001232 - Short-term Clinical and Immunologic Outcomes of House Dust Mite Sublingual Immunotherapy

Allergen immunotherapy for house dust mite (HDM) allergic rhinitis is conventionally evaluated after 1–3 years of treatment, yet early identification of clinical benefit or non-response could inform personalized management. Short-term markers, including symptom scores and immunologic changes, may predict long-term success. The Sino-Nasal Outcome Test-22 (SNOT-22) is a patient-reported symptom score (MCID ≥8.9 points) originally for chronic rhinosinusitis but also used in allergic rhinitis. HDM-specific IgG4 antibodies are induced during immunotherapy and can block IgE-mediated reactions, so the IgG4/IgE ratio is a proposed biomarker of tolerance.

This retrospective cohort study included 41 patients with HDM-induced AR who completed 6 months of daily SLIT using HDM tablets. Patients were evaluated at baseline and 6 months. Clinical outcomes were assessed using the SNOT-22 questionnaire, and changes ≥8.9 points were considered to exceed the MCID threshold. Serum HDM-specific IgE and IgG4 (to D. pteronyssinus and D. farinae) were measured, and IgG4/IgE ratios were calculated. Paired t-tests or Wilcoxon signed-rank tests were used for within-subject comparisons. Correlation between immunologic changes and SNOT-22 improvement was analyzed using Pearson and Spearman coefficients. Subgroup analysis compared IgG4/IgE changes between MCID achievers and non-achievers.

Of the 41 patients, 83% (n = 34) achieved a clinically meaningful improvement in SNOT-22 (≥8.9-point reduction) at 6 months. The median SNOT-22 score decreased from 45 to 22 (p < 0.001). Der f-specific IgG4/IgE ratios significantly increased (median from 0.011 to 0.023; p < 0.001), while Der p-specific ratios showed no significant change. However, no correlation was found between the degree of IgG4/IgE ratio change and SNOT-22 improvement (Der p: r = –0.05, p = 0.76; Der f: r = 0.05, p = 0.75). Subgroup analysis revealed no significant difference in IgG4/IgE changes between patients achieving MCID and those who did not. Notably, lower baseline Der f IgG4/IgE ratios were modestly associated with greater SNOT-22 improvement (Pearson r = –0.39, p = 0.013).

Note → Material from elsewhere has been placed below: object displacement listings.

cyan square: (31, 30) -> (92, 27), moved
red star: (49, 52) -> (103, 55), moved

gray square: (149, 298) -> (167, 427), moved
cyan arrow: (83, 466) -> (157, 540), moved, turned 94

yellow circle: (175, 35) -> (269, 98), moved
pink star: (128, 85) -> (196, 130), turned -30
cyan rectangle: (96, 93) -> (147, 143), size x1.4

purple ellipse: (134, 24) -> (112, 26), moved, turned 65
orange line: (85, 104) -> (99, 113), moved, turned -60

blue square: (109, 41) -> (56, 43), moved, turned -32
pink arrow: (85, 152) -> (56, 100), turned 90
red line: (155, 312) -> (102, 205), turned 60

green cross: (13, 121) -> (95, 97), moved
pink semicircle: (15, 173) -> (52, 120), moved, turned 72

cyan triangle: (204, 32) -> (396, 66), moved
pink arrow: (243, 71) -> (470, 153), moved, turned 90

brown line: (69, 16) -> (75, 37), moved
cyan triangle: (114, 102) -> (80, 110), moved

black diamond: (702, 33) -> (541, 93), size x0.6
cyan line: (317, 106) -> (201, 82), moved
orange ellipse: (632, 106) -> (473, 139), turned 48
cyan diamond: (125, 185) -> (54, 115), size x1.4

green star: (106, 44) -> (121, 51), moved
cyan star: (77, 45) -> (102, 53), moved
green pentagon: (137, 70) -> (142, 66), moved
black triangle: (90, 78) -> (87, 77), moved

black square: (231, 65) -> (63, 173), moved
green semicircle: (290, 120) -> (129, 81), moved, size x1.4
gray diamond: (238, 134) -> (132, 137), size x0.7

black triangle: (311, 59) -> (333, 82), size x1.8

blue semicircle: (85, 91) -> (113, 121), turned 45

: The majority of patients with HDM-induced AR undergoing 6 months of SLIT achieved symptom improvement exceeding the MCID for SNOT-22, indicating meaningful clinical benefit within this short timeframe. Although a significant increase in Der f-specific IgG4/IgE ratio was observed, this biomarker did not correlate with clinical response. Our findings suggest that while early immunologic modulation is evident by 6 months, IgG4/IgE ratio alone is not a reliable surrogate marker for short-term symptom improvement. Nevertheless, the 6-month evaluation serves as a practical checkpoint for assessing SLIT efficacy, identifying early responders, and guiding personalized management strategies.